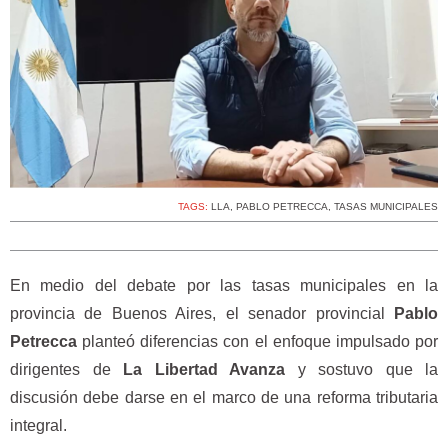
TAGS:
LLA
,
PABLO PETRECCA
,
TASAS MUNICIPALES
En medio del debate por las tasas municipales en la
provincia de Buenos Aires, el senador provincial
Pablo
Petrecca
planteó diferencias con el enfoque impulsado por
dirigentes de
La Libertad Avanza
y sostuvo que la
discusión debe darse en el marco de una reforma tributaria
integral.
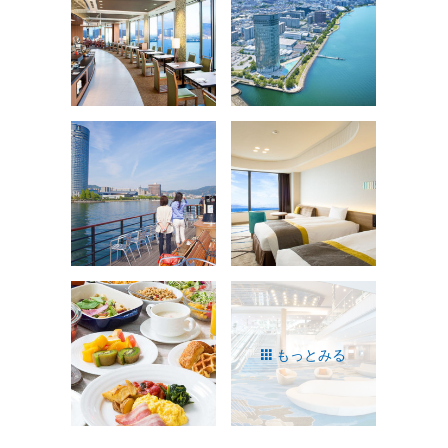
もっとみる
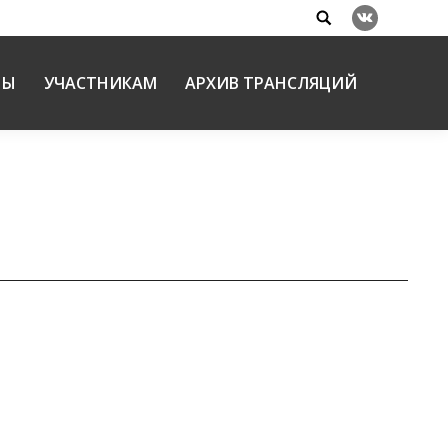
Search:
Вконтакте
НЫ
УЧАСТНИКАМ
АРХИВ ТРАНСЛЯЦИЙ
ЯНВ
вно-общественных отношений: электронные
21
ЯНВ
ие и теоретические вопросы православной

...

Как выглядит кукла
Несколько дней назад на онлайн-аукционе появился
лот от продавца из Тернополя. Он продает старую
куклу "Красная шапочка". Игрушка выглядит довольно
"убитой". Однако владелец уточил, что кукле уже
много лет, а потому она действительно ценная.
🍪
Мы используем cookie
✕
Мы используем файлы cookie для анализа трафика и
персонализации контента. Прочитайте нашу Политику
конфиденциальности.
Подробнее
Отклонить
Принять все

# [What needs to be done]
Count the lines in the rows above that contain the string "выглядит". Give only the number.

# [Result below]
2